Department of Pediatrics, University of California San Diego, San Diego, USA.
Division of Hematology Oncology, Rady Children's Hospital, San Diego, USA.
J Clin Immunol. 2020 Jul;40(5):699-707. doi: 10.1007/s10875-020-00789-4. Epub 2020 May 23.

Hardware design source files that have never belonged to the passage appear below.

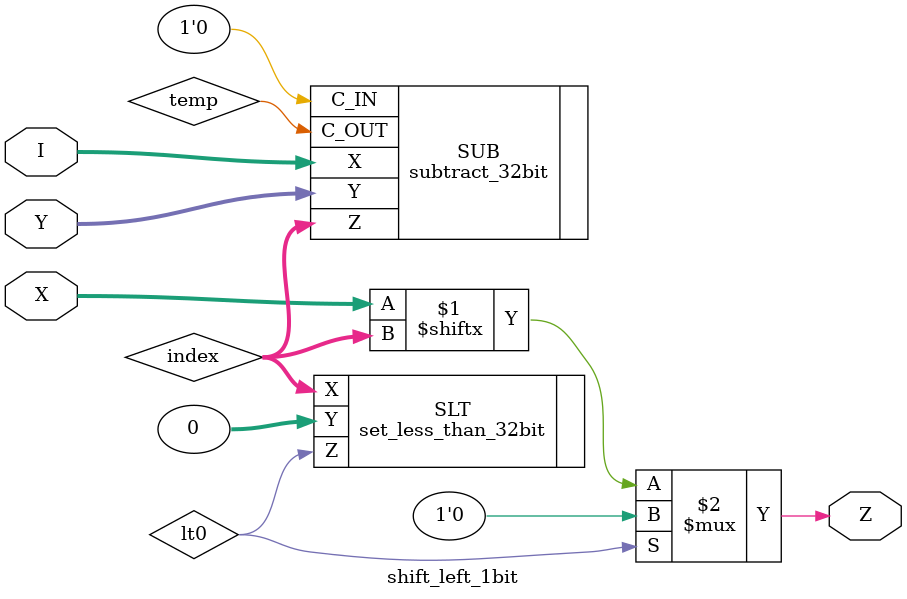
<source format=v>
`timescale 1ns / 1ps
`default_nettype none
module shift_left_1bit(X,Y,I,Z);
	//port definitions
	input  wire [31:0] X;
	input  wire [31:0] Y;
	input  wire [31:0] I;
	output wire Z;

// j = i - Y; if j < 0: Z[i] = 0; else Z[i] = X[j];
   wire [31:0] index;
   wire lt0, temp;
   subtract_32bit SUB (.X(I), .Y(Y), .Z(index), .C_IN(1'b0), .C_OUT(temp));
   set_less_than_32bit SLT (.X(index), .Y(32'd0), .Z(lt0));
   assign Z = lt0 ? 1'b0 : X[index];

endmodule
`default_nettype wire

</source>
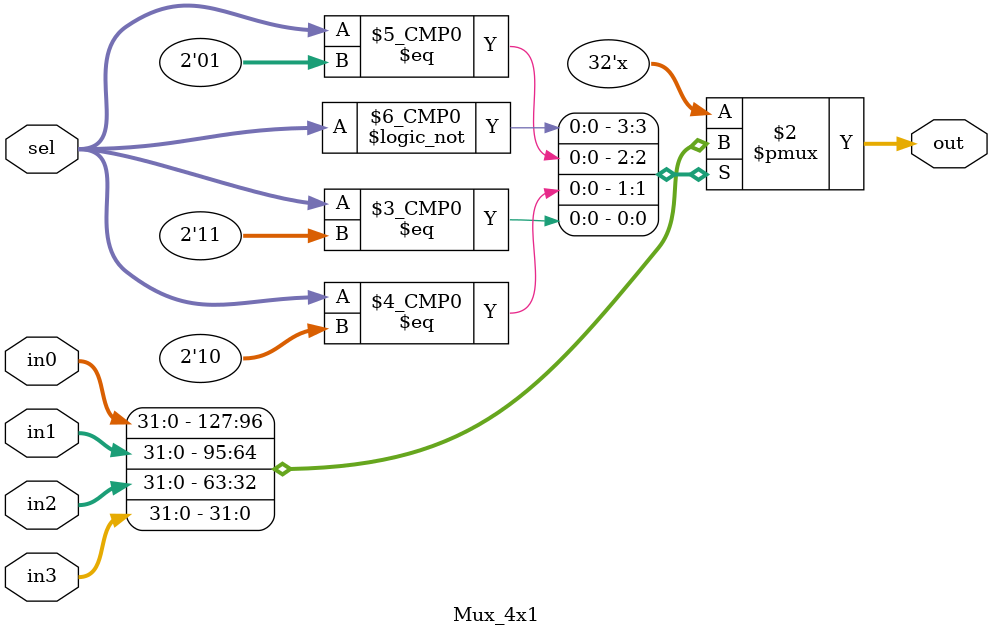
<source format=v>

module Mux_4x1 #(
    parameter width = 31
) (
    //---------------------- Input Ports ----------------------
    input wire [width:0] in0,  // From Slave 0 (M00)
    input wire [width:0] in1,  // From Slave 1 (M01)
    input wire [width:0] in2,  // From Slave 2 (M02)
    input wire [width:0] in3,  // From Slave 3 (M03)
    
    input wire [1:0] sel,      // Selection line (2 bits for 4 inputs)
    
    //---------------------- Output Ports ----------------------
    output reg [width:0] out   // Selected input
);

    //==========================================================================
    // Selection Logic
    //==========================================================================
    always @(*) begin
        case (sel)
            2'b00: out = in0; // Select first input (Slave 0)
            2'b01: out = in1; // Select second input (Slave 1)
            2'b10: out = in2; // Select third input (Slave 2)
            2'b11: out = in3; // Select fourth input (Slave 3)
            default: out = in0; // Default to avoid latch
        endcase
    end

endmodule


</source>
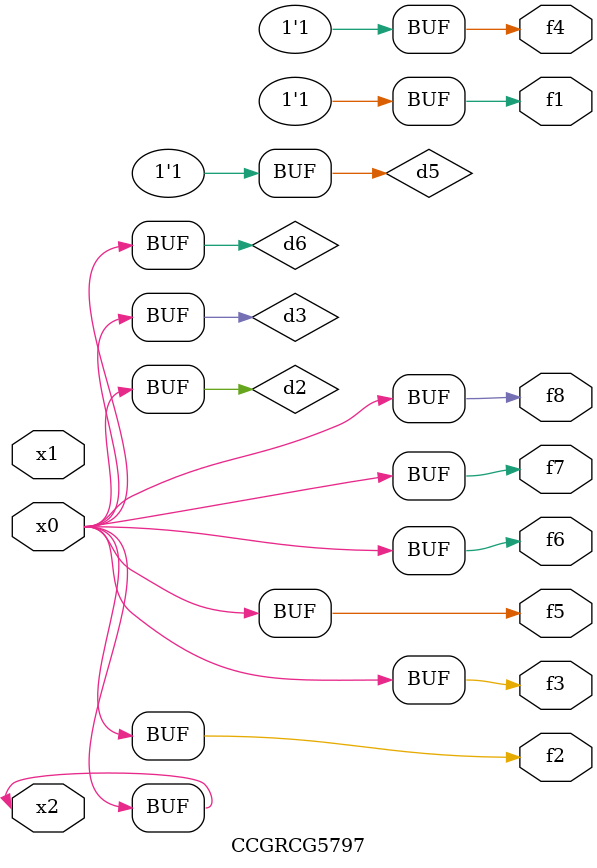
<source format=v>
module CCGRCG5797(
	input x0, x1, x2,
	output f1, f2, f3, f4, f5, f6, f7, f8
);

	wire d1, d2, d3, d4, d5, d6;

	xnor (d1, x2);
	buf (d2, x0, x2);
	and (d3, x0);
	xnor (d4, x1, x2);
	nand (d5, d1, d3);
	buf (d6, d2, d3);
	assign f1 = d5;
	assign f2 = d6;
	assign f3 = d6;
	assign f4 = d5;
	assign f5 = d6;
	assign f6 = d6;
	assign f7 = d6;
	assign f8 = d6;
endmodule

</source>
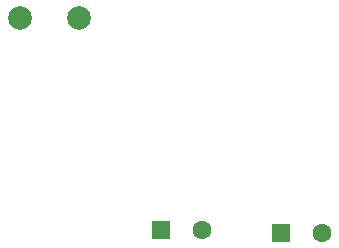
<source format=gbr>
%TF.GenerationSoftware,KiCad,Pcbnew,8.0.5*%
%TF.CreationDate,2025-06-15T17:11:27+02:00*%
%TF.ProjectId,leds,6c656473-2e6b-4696-9361-645f70636258,rev?*%
%TF.SameCoordinates,Original*%
%TF.FileFunction,Soldermask,Bot*%
%TF.FilePolarity,Negative*%
%FSLAX46Y46*%
G04 Gerber Fmt 4.6, Leading zero omitted, Abs format (unit mm)*
G04 Created by KiCad (PCBNEW 8.0.5) date 2025-06-15 17:11:27*
%MOMM*%
%LPD*%
G01*
G04 APERTURE LIST*
%ADD10R,1.600000X1.600000*%
%ADD11C,1.600000*%
%ADD12C,2.000000*%
G04 APERTURE END LIST*
D10*
%TO.C,C2*%
X61820000Y-39080000D03*
D11*
X65320000Y-39080000D03*
%TD*%
D10*
%TO.C,C1*%
X51697349Y-38890000D03*
D11*
X55197349Y-38890000D03*
%TD*%
D12*
%TO.C,P1*%
X39750000Y-20890000D03*
X44750000Y-20890000D03*
%TD*%
M02*

</source>
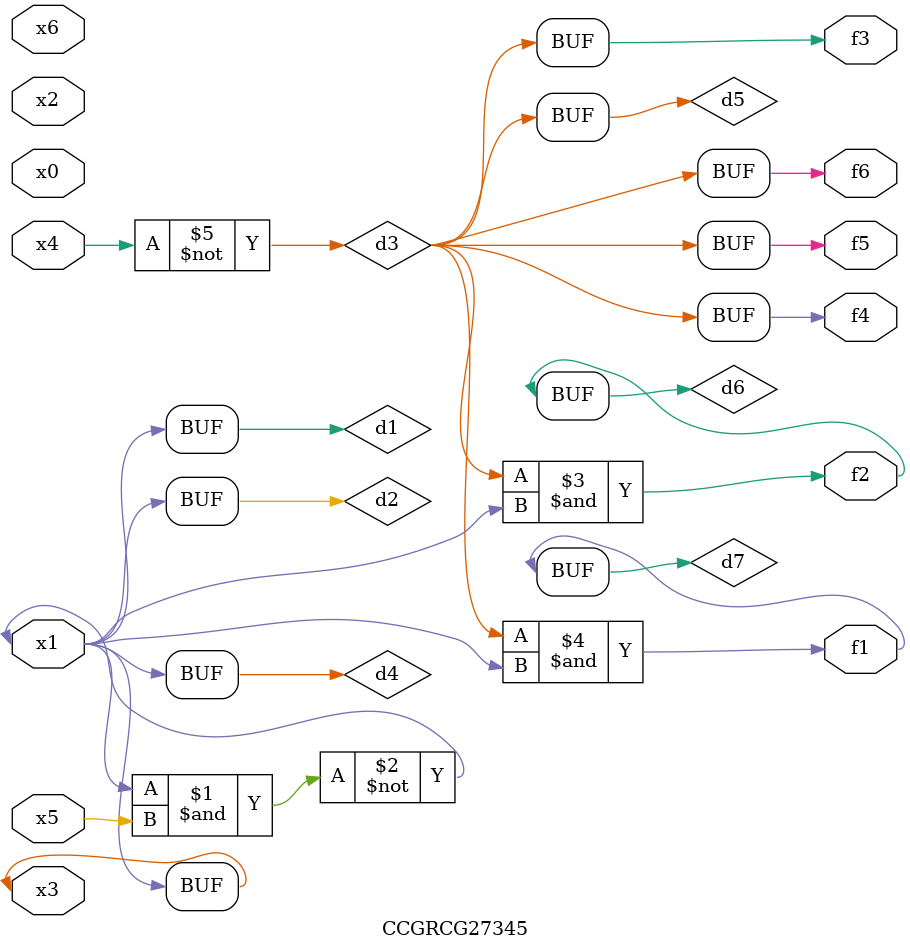
<source format=v>
module CCGRCG27345(
	input x0, x1, x2, x3, x4, x5, x6,
	output f1, f2, f3, f4, f5, f6
);

	wire d1, d2, d3, d4, d5, d6, d7;

	buf (d1, x1, x3);
	nand (d2, x1, x5);
	not (d3, x4);
	buf (d4, d1, d2);
	buf (d5, d3);
	and (d6, d3, d4);
	and (d7, d3, d4);
	assign f1 = d7;
	assign f2 = d6;
	assign f3 = d5;
	assign f4 = d5;
	assign f5 = d5;
	assign f6 = d5;
endmodule

</source>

Hemophagocytic lymphohistiocytosis (HLH) is a syndrome of excessive immune system activation driven mainly by high levels of interferon gamma. The clinical presentation of HLH can have considerable overlap with other inflammatory conditions. We present a cohort of patients with therapy refractory HLH referred to our center who were found to have a simultaneous presentation of complement-mediated thrombotic microangiopathy (TMA). Twenty-three patients had therapy refractory HLH (13 primary, 4 EVB-HLH, 6 HLH without known trigger). Sixteen (69.6%) met high-risk TMA criteria. Renal failure requiring renal replacement therapy, severe hypertension, serositis, and gastrointestinal bleeding were documented only in patients with HLH who had concomitant complement-mediated TMA. Patients with HLH and without TMA required ventilator support mainly due to CNS symptoms, while those with HLH and TMA had respiratory failure predominantly associated with pulmonary hypertension, a known presentation of pulmonary TMA. Ten patients received eculizumab for complement-mediated TMA management while being treated for HLH. All patients who received the complement blocker eculizumab in addition to the interferon gamma blocker emapalumab had complete resolution of their TMA and survived. Our observations suggest co-activation of both interferon and complement pathways as a potential culprit in the evolution of thrombotic microangiopathy in patients with inflammatory disorders like refractory HLH and may offer novel therapeutic approaches for these critically ill patients. TMA should be considered in children with HLH and multi-organ failure, as an early institution of a brief course of complement blocking therapy in addition to HLH-targeted therapy may improve clinical outcomes in these patients.
噬血细胞性淋巴组织细胞增生症(HLH)是一种主要由高水平干扰素 γ驱动的免疫系统过度激活综合征。HLH 的临床表现与其他炎症性疾病有很大的重叠。我们报告了一组被转诊到我们中心的治疗抵抗性 HLH 患者,他们同时表现出补体介导的血栓性微血管病(TMA)。23 例患者存在治疗抵抗性 HLH(原发性 13 例,EVB-HLH4 例,无已知诱因的 HLH6 例)。16 例(69.6%)符合高风险 TMA 标准。仅在同时存在补体介导的 TMA 的 HLH 患者中,才记录到需要肾脏替代治疗的肾衰竭、严重高血压、浆膜炎和胃肠道出血。HLH 患者无 TMA 需要呼吸机支持主要是由于中枢神经系统症状,而 HLH 患者有 TMA 主要是由于肺动脉高压引起的呼吸衰竭,这是已知的肺 TMA 表现。10 例患者接受依库珠单抗治疗补体介导的 TMA 管理,同时接受干扰素 γ 阻滞剂emapalumab 治疗 HLH。接受补体阻滞剂依库珠单抗联合干扰素 γ 阻滞剂 emapalumab 治疗的所有患者的 TMA 均完全缓解并存活。我们的观察结果表明,干扰素和补体途径的共同激活可能是炎症性疾病(如难治性 HLH)患者发生血栓性微血管病的潜在原因,并为这些重症患者提供新的治疗方法。TMA 应考虑在 HLH 和多器官衰竭的儿童中,因为除 HLH 靶向治疗外,早期进行短暂的补体阻断治疗可能会改善这些患者的临床结局。